102. 二叉树的层序遍历
题目链接:https://leetcode.cn/problems/binary-tree-level-order-traversal/
bfs,队列,记录下本层的数量和下一层的数量
/**
* Definition for a binary tree node.
* function TreeNode(val, left, right) {
* this.val = (val===undefined ? 0 : val)
* this.left = (left===undefined ? null : left)
* this.right = (right===undefined ? null : right)
* }
*/
/**
* @param {TreeNode} root
* @return {number[][]}
*/
//思路:bfs,用队列
var levelOrder = function(root) {
if(root == null){
return []
}
let queue = []
let res = []
queue.push(root)
let num = 1
let nextNum = 0
while(num>0){
let tmp = []
for(let i =0;i<num;i++){
let node = queue.shift()
tmp.push(node.val)
if(node.left){
queue.push(node.left)
nextNum++
}
if(node.right){
queue.push(node.right)
nextNum++
}
}
res.push(tmp)
num = nextNum
nextNum=0
}
return res
};
看了题解后发现可以简化,可以直接用num = queue.length就行了
卡哥说刷完这道可以刷十道
我先跳过了
226.翻转二叉树
题目链接:https://leetcode.cn/problems/invert-binary-tree/
递归是显然的
/**
* Definition for a binary tree node.
* function TreeNode(val, left, right) {
* this.val = (val===undefined ? 0 : val)
* this.left = (left===undefined ? null : left)
* this.right = (right===undefined ? null : right)
* }
*/
/**
* @param {TreeNode} root
* @return {TreeNode}
*/
//首先显然的递归思路
var invertTree = function(root) {
if(root==null){
return root
}
let tmp = root.left
root.left = root.right
root.right = tmp
if(root.left){
invertTree(root.left)
}
if(root.right){
invertTree(root.right)
}
return root
};
非递归:层序遍历,更直观;毕竟涉及到左右交换,dfs的顺序感觉容易乱
/**
* Definition for a binary tree node.
* function TreeNode(val, left, right) {
* this.val = (val===undefined ? 0 : val)
* this.left = (left===undefined ? null : left)
* this.right = (right===undefined ? null : right)
* }
*/
/**
* @param {TreeNode} root
* @return {TreeNode}
*/
var invertTree = function(root) {
if(root==null){
return root
}
let queue = []
let num = 1
queue.push(root)
while(num>0){
for(let i =0 ; i<num;i++){
let node = queue.shift()
let tmp = node.left
node.left = node.right
node.right = tmp
if(node.left){
queue.push(node.left)
}
if(node.right){
queue.push(node.right)
}
}
num = queue.length
}
return root
};
不过后面发现:事实上是无所谓的,只要反转过后再压栈就没问题
101. 对称二叉树
最后还是用了层序遍历,递归的方法我反而想不出(而且效率好低)
/**
* Definition for a binary tree node.
* function TreeNode(val, left, right) {
* this.val = (val===undefined ? 0 : val)
* this.left = (left===undefined ? null : left)

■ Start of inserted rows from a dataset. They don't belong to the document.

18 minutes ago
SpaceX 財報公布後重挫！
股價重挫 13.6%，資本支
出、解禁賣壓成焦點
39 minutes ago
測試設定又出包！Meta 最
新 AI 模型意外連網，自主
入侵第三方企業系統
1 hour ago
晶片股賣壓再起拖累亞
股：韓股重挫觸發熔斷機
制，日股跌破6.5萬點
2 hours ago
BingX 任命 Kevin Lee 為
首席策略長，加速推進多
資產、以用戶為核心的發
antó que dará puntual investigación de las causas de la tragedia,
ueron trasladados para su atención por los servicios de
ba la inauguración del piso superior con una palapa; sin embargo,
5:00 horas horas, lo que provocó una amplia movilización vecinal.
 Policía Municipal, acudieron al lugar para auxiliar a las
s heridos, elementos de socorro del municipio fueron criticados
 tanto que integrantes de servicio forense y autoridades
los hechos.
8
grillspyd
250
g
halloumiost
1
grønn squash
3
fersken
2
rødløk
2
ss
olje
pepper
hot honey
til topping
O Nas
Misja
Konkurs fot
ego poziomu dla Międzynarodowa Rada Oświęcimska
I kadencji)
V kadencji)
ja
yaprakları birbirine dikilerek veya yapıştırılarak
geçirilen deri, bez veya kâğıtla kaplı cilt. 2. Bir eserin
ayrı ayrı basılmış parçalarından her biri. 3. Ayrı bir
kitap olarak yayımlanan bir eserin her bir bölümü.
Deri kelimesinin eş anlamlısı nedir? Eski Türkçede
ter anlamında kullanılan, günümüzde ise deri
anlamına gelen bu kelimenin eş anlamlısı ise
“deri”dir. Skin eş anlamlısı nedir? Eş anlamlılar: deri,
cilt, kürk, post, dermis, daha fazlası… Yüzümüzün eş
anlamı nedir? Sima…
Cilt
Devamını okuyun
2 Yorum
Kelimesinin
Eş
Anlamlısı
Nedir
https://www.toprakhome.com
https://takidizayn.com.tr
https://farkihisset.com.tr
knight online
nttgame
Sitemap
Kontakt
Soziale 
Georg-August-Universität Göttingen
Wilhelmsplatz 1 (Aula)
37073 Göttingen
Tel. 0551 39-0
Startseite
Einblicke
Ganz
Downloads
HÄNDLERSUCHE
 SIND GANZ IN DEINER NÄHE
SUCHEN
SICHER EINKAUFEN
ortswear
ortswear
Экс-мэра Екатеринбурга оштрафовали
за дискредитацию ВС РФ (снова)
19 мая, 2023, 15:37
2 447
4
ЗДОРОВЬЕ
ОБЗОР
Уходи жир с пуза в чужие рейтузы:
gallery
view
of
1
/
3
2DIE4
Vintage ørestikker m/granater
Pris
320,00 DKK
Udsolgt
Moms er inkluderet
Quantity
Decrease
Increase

* this.right = (right===undefined ? null : right)
* }
*/
/**
* @param {TreeNode} root
* @return {boolean}
*/
//思路1:中序遍历投影后,检查数组是否对称
//思路2:层序遍历后检查每层是否对称
//递归么...感觉子问题好像不好分割啊
//思路有问题:null这种会导致不对称的值被忽略了
//如果要记录null,那我的原来的迭代思路就废了...尬住
var isSymmetric = function(root) {
let queue = []
let num = 1
queue.push(root)
while(num>0){
let tmp = []
for(let i =0; i<num;i++){
let node = queue.shift()
tmp.push(node.left?node.left.val:null)
tmp.push(node.right?node.right.val:null)
if(node.left){
queue.push(node.left)
}
if(node.right){
queue.push(node.right)
}
}
// console.log(tmp)
if(!judge(tmp)){
return false
}
num = queue.length
}
return true
};
function judge(arr){
let l = 0, r = arr.length-1
while(l<r){
if(arr[l]!=arr[r]){
return false
}
l++
r--
}
return true
}
看了卡哥的题解以后发现递归法是很值得学习的
尤其是写递归的思路
1.确定递归函数的参数和返回值
2.确定递归终止条件/基线条件
3.确定单层递归逻辑
/**
* Definition for a binary tree node.
* function TreeNode(val, left, right) {
* this.val = (val===undefined ? 0 : val)
* this.left = (left===undefined ? null : left)
* this.right = (right===undefined ? null : right)
* }
*/
/**
* @param {TreeNode} root
* @return {boolean}
*/
//参考思路:递归
//参数:左树根节点,右数根节点;
//终止条件:比较结果为false;或传入的节点为空;
//单层逻辑:比较左树和右树是否是轴对称的;也就是比较两个结点是否相等,然后比较左的右子树和右的左子树&&(略)
var isSymmetric = function(root) {
return compareTree(root.left,root.right)
};
function compareTree(left,right){
if(left==null&&right==null){
return true
}else if(left==null&&right!=null||left!=null&&right==null){
return false
}else{
if(left.val!=right.val){
return false
}else{
return compareTree(left.right,right.left)&&compareTree(left.left,right.right)
}
}
}